• _Work required_
Identify every line in the source records below that contains the string "masks", and copy each such line. Case counts.

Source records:
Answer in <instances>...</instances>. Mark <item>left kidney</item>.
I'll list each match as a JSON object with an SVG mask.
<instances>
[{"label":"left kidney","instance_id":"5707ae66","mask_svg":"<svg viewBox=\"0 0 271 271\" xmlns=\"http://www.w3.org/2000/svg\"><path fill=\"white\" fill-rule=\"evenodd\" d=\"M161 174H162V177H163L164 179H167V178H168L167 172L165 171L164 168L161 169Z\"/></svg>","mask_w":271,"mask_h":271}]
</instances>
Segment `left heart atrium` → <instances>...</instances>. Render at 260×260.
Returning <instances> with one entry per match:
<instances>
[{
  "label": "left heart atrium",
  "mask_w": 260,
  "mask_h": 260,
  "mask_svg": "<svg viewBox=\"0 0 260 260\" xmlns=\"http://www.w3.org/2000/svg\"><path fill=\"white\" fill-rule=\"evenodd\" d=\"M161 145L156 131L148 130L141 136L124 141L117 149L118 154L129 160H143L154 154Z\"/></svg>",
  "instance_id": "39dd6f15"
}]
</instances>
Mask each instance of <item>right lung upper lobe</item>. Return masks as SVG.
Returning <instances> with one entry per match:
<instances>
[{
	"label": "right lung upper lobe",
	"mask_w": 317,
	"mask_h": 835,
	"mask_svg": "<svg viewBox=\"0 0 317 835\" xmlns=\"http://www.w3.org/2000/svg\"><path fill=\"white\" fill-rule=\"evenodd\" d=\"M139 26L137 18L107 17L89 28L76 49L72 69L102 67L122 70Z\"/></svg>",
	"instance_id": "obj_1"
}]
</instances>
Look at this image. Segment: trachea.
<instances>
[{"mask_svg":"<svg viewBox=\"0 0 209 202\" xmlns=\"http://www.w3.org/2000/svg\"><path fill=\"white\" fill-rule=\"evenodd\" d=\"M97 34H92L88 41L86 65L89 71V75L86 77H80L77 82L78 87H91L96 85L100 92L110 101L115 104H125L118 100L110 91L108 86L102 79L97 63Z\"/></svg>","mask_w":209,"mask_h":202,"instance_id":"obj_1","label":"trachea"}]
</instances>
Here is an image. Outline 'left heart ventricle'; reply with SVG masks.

• _Answer to this exercise_
Mask each instance of <item>right lung upper lobe</item>. Return masks as SVG.
Here is an image. Outline 'left heart ventricle'; reply with SVG masks.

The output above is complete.